[FFmpeg-devel] [PATCH v3 3/3] aadec: fix seeking in mp3 content

Karsten Otto ottoka at posteo.de
Sat Jul 7 12:46:40 EEST 2018


> Am 06.07.2018 um 23:32 schrieb Michael Niedermayer <michael at niedermayer.cc>:
> 
> Signierter PGP-Teil
> On Fri, Jul 06, 2018 at 10:49:46AM +0200, Karsten Otto wrote:
>> 
>>> Am 04.07.2018 um 23:54 schrieb Michael Niedermayer <michael at niedermayer.cc>:
>>> 
>>> Signierter PGP-Teil
>>> On Wed, Jul 04, 2018 at 09:32:32AM +0200, Karsten Otto wrote:
>>>> 
>>>>> Am 04.07.2018 um 03:26 schrieb Michael Niedermayer <michael at niedermayer.cc>:
>>>>> 
>>>>> Signierter PGP-Teil
>>>>> On Tue, Jul 03, 2018 at 10:25:36PM +0200, Karsten Otto wrote:
>>>>>> TL;DR: I will drop patch 3/3, may rather spend some time investigating why
>>>>>> "ff ee 47 9d“ passes the mp3 header parser.
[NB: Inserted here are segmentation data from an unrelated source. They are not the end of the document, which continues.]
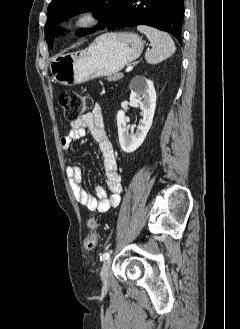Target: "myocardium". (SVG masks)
<instances>
[{
    "label": "myocardium",
    "mask_w": 240,
    "mask_h": 329,
    "mask_svg": "<svg viewBox=\"0 0 240 329\" xmlns=\"http://www.w3.org/2000/svg\"><path fill=\"white\" fill-rule=\"evenodd\" d=\"M100 22L97 11L86 7L76 10L70 17L68 27L72 30H81L98 25Z\"/></svg>",
    "instance_id": "1"
}]
</instances>
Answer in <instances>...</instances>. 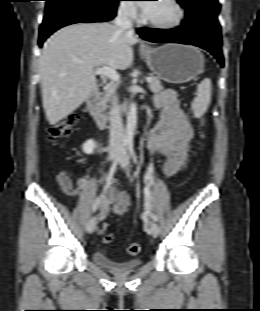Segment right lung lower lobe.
Instances as JSON below:
<instances>
[{"mask_svg": "<svg viewBox=\"0 0 260 311\" xmlns=\"http://www.w3.org/2000/svg\"><path fill=\"white\" fill-rule=\"evenodd\" d=\"M46 10L39 32V46L53 32L74 23L106 22L116 15V5L106 6L96 0H46Z\"/></svg>", "mask_w": 260, "mask_h": 311, "instance_id": "right-lung-lower-lobe-1", "label": "right lung lower lobe"}]
</instances>
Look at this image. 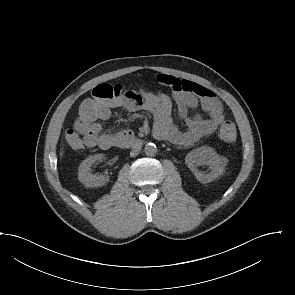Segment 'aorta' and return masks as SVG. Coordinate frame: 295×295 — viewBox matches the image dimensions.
Returning a JSON list of instances; mask_svg holds the SVG:
<instances>
[{"mask_svg":"<svg viewBox=\"0 0 295 295\" xmlns=\"http://www.w3.org/2000/svg\"><path fill=\"white\" fill-rule=\"evenodd\" d=\"M144 152L147 156H154L157 153V147L153 143H148L145 145Z\"/></svg>","mask_w":295,"mask_h":295,"instance_id":"obj_1","label":"aorta"}]
</instances>
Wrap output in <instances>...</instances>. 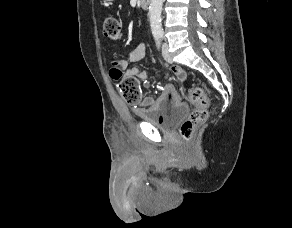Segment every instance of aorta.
<instances>
[{
	"instance_id": "1",
	"label": "aorta",
	"mask_w": 292,
	"mask_h": 228,
	"mask_svg": "<svg viewBox=\"0 0 292 228\" xmlns=\"http://www.w3.org/2000/svg\"><path fill=\"white\" fill-rule=\"evenodd\" d=\"M164 0H151L149 6L150 26L153 33L162 31L161 27V12Z\"/></svg>"
}]
</instances>
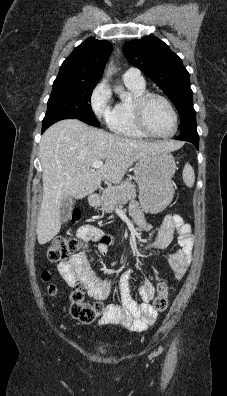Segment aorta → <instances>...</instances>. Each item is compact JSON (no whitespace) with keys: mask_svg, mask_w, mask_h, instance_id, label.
I'll use <instances>...</instances> for the list:
<instances>
[{"mask_svg":"<svg viewBox=\"0 0 227 396\" xmlns=\"http://www.w3.org/2000/svg\"><path fill=\"white\" fill-rule=\"evenodd\" d=\"M111 74H112V68L109 67L108 68V72H107V76L109 77V76H111ZM116 93H118L121 98L126 96V93L124 91H122V90H119V89L116 90Z\"/></svg>","mask_w":227,"mask_h":396,"instance_id":"obj_1","label":"aorta"}]
</instances>
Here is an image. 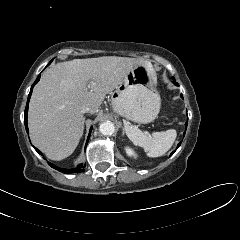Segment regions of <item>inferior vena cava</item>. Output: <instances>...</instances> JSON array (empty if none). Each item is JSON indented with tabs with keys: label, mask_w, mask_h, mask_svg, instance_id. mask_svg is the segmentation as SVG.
I'll use <instances>...</instances> for the list:
<instances>
[{
	"label": "inferior vena cava",
	"mask_w": 240,
	"mask_h": 240,
	"mask_svg": "<svg viewBox=\"0 0 240 240\" xmlns=\"http://www.w3.org/2000/svg\"><path fill=\"white\" fill-rule=\"evenodd\" d=\"M90 111H91V108L89 106H83L81 109L82 113H86V112H90Z\"/></svg>",
	"instance_id": "obj_1"
}]
</instances>
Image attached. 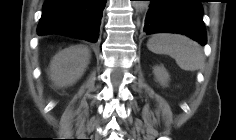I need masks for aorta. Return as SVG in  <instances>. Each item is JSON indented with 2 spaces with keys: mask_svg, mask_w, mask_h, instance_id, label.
<instances>
[{
  "mask_svg": "<svg viewBox=\"0 0 236 140\" xmlns=\"http://www.w3.org/2000/svg\"><path fill=\"white\" fill-rule=\"evenodd\" d=\"M149 4V1H134L135 8L141 12L148 9Z\"/></svg>",
  "mask_w": 236,
  "mask_h": 140,
  "instance_id": "aorta-1",
  "label": "aorta"
}]
</instances>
Also, the aa file "index" cannot
>>>>>> be used for frame or chapter detection, unfortunately.
>>>>>> 
>>>>>> More details inline below.
>>>>>> 
>>>>>>> Am 03.07.2018 um 02:32 schrieb Michael Niedermayer <michael at niedermayer.cc>:
>>>>>>> 
>>>>>>> Signierter PGP-Teil
>>>>>>> On Mon, Jul 02, 2018 at 07:21:43PM +0200, Karsten Otto wrote:
>>>>>>>> 
>>>>>>>>> Am 02.07.2018 um 10:59 schrieb Michael Niedermayer <michael at niedermayer.cc>:
>>>>>>>>> 
>>>>>>>>> Signierter PGP-Teil
>>>>>>>>> On Thu, Jun 21, 2018 at 06:58:26PM +0200, Karsten Otto wrote:
>>>>>>>>>> MP3 frames may not be aligned to aa chunk boundaries. After seeking,
>>>>>>>>>> scan for the next valid frame header. Then truncate the packet, and
>>>>>>>>>> also adjust timestamp information accordingly.
>>>>>>>>>> ---
>>>>>>>>>> libavformat/aadec.c | 33 ++++++++++++++++++++++++++++-----
>>>>>>>>>> 1 file changed, 28 insertions(+), 5 deletions(-)
>>>>>>>>> 
>>>>>>>>> Please see AVSTREAM_PARSE_TIMESTAMPS
>>>>>>>>> 
>>>>>>>>> This codec specific code in demuxers should not be needed
>>>>>>>>> 
>>>>>>>> I tried that before, and you are right that it takes care of timestamp adjustments.
>>>>>>>> 
>>>>>>>> However, after a seek the parsed packet still contains a partial frame before the
>>>>>>>> next full one. I had expected libavformat/mpegaudio_parser.c to detect this
>>>>>>>> situation and discard the fragment, but unfortunately it does not. Instead it passes
>>>>>>>> it unchanged to the codec, which plays it as a pop or even a very ugly BLEEEP -
>>>>>>>> painful while wearing headphones!
>>>>>>> 
>>>>>>> I think you mis-diagnose this at least somewhat
>>>>>>> your code searches for a specific mp3 header, the parser and decoder would
>>>>>>> accept a wider range of mp3 variants.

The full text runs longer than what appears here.